### WORK REQUEST 1
From the pull request thread, reproduce the passage starting with "The CI/CD capabilities" and going on through "up self-hosted runners.", swapping "CI/CD" for "continuous integration".
### WORK REQUEST 2
According to the pull request thread, which architecture should be selected when creating a new self-hosted runner?

### EXCERPTED TEXT

>>>>>

MPAS-Dev / MPAS-Model

Repository for MPAS models and shared framework releases.
238 stars 317 forks source link

Initial testing framework #1218

Open islas opened 1 month ago

islas commented 1 month ago

This PR introduces testing capabilities through a series of compartmentalized commits :

  1. Setting up helper scripts to handle environment loading
  2. Compilation test script able to exercise the make build
  3. A git submodule to the hpc-workflows testing framework
  4. A test definition config using hpc-workflows
  5. CI/CD capabilities with security safeguards in place

The CI/CD capabilities rely on specific github action runner configurations with the assumption of running on Derecho, but is designed with the intention of minimal reliance on machine and CI/CD-specific tooling. Thus, one could port these features to other machines or CI/CD solutions and achieve similar results.

islas commented 1 month ago

General Instructions

Follow-up details relating to setting up self-hosted runners.

Repository Security Settings

First, minimal security barriers :

Now you are ready to set up a self-hosted runner. You should still use good PR review techniques to check that no malicious code is present in a PR BEFORE kicking off the workflow. If there are changes in .github/workflows/ or wherever you keep your tests, you should pay extra attention to these changes before allowing a workflow to run. Also consider using label triggers as an extra layer of security to not have workflows automatically start running. This goes counter to the automation process, but is more secure and could potentially save on compute resources especially if many pushes happen in a PR.

Creating self-hosted runners

Creating a self-hosted runner is now generally straight forward.

  1. Now that security is handled, go to Settings->Actions->Runners->New self-hosted runners You will be presented with a page of instructions. Select “Linux” as the runner image and x64 as the architecture. The following instructions in the web page consist of creating a directory, downloading the runner image tarball, checking the checksum, and extracting. If you are comfortable with these instructions, either copy and paste them into your terminal or modify them as you see fit. If you are not STOP, DO NOT PROCEED. We have not done any configuration yet so best to stop and ask someone who knows about self-hosted runners how to best proceed. This is important for security of the system and should not be taken lightly.

  2. Once you have your runner extracted the next instructions direct you to run the ./config.sh script with the URL to your repository and an authentication token. There are other options that may be passed into the configuration script. Please refer to the runner documentation. Any necessary missing information will be gathered via prompts. I encourage the use of labels like “”, “< runner id ##>”, and “derecho” to help identify runners if more than one will be set up.

<<<<<

### MATERIAL SHOWN

>>>>>

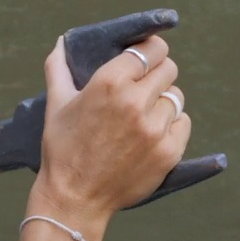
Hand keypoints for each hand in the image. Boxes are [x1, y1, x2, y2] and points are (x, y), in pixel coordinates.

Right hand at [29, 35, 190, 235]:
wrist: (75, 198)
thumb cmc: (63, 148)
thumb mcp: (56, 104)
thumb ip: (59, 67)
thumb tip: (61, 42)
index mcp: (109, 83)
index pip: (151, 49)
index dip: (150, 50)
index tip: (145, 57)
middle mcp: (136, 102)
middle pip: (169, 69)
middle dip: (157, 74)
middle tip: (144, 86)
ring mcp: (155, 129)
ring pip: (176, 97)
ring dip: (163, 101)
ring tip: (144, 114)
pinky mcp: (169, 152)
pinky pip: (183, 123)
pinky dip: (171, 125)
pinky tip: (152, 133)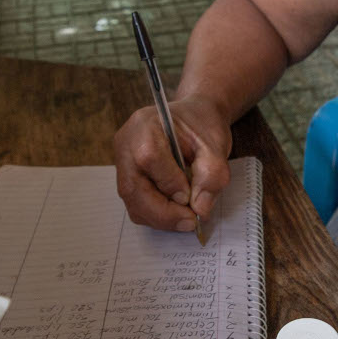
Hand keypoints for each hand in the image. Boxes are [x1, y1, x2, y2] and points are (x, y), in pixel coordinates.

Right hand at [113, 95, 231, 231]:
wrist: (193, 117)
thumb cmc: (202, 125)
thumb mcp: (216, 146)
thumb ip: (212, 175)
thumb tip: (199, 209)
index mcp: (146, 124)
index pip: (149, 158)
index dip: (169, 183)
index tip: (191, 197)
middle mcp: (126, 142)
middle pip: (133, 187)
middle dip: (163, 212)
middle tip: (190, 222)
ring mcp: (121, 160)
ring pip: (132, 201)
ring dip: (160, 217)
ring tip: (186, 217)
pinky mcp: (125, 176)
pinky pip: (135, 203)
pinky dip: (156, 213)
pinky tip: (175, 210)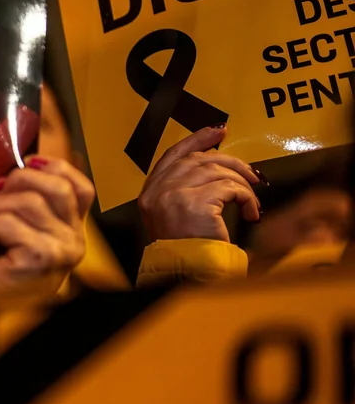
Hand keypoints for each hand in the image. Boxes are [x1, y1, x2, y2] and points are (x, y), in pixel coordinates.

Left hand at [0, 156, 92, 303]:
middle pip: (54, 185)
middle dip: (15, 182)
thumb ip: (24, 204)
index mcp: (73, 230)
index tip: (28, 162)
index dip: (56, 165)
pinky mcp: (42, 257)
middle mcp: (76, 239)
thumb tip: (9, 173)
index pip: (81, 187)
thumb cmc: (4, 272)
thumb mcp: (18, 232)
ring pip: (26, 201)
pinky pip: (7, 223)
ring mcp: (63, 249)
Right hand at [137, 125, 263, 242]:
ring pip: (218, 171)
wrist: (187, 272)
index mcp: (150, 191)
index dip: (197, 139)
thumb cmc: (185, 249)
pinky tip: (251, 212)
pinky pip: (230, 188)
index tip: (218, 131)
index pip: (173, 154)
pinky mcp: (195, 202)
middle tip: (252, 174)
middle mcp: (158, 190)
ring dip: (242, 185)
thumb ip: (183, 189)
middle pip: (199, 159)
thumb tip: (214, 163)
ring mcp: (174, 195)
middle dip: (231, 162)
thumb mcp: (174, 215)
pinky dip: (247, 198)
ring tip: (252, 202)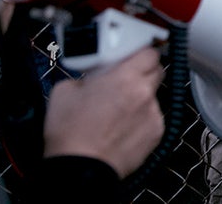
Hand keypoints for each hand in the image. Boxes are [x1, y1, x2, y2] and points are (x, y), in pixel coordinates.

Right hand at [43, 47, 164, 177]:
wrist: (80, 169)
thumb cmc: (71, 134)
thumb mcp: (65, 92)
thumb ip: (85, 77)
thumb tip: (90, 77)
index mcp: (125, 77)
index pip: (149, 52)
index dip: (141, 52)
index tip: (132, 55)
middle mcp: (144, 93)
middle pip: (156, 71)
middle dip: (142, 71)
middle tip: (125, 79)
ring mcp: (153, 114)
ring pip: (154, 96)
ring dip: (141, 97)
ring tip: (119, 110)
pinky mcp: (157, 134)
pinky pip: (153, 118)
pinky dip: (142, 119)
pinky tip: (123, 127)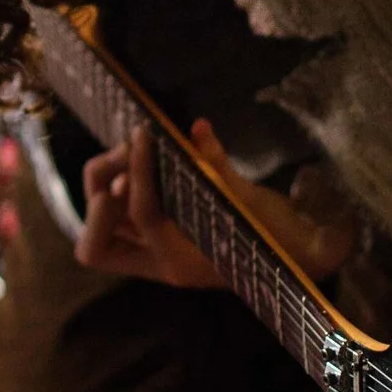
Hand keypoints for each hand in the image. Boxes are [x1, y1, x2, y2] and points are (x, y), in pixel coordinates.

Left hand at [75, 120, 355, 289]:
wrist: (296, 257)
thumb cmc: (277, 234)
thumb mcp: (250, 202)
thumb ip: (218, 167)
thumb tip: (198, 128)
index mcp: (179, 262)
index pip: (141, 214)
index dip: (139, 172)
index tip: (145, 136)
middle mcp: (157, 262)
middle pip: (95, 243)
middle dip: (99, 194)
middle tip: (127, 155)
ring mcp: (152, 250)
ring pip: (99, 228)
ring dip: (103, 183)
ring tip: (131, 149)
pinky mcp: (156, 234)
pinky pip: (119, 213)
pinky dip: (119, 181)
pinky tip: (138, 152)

<<<<<

### OUTPUT 1
The continuous integration capabilities rely on specific github action runner configurations with the assumption of running on Derecho, but is designed with the intention of minimal reliance on machine and continuous integration-specific tooling. Thus, one could port these features to other machines or continuous integration solutions and achieve similar results.

islas commented 1 month ago

General Instructions

Follow-up details relating to setting up self-hosted runners.

### OUTPUT 2
x64.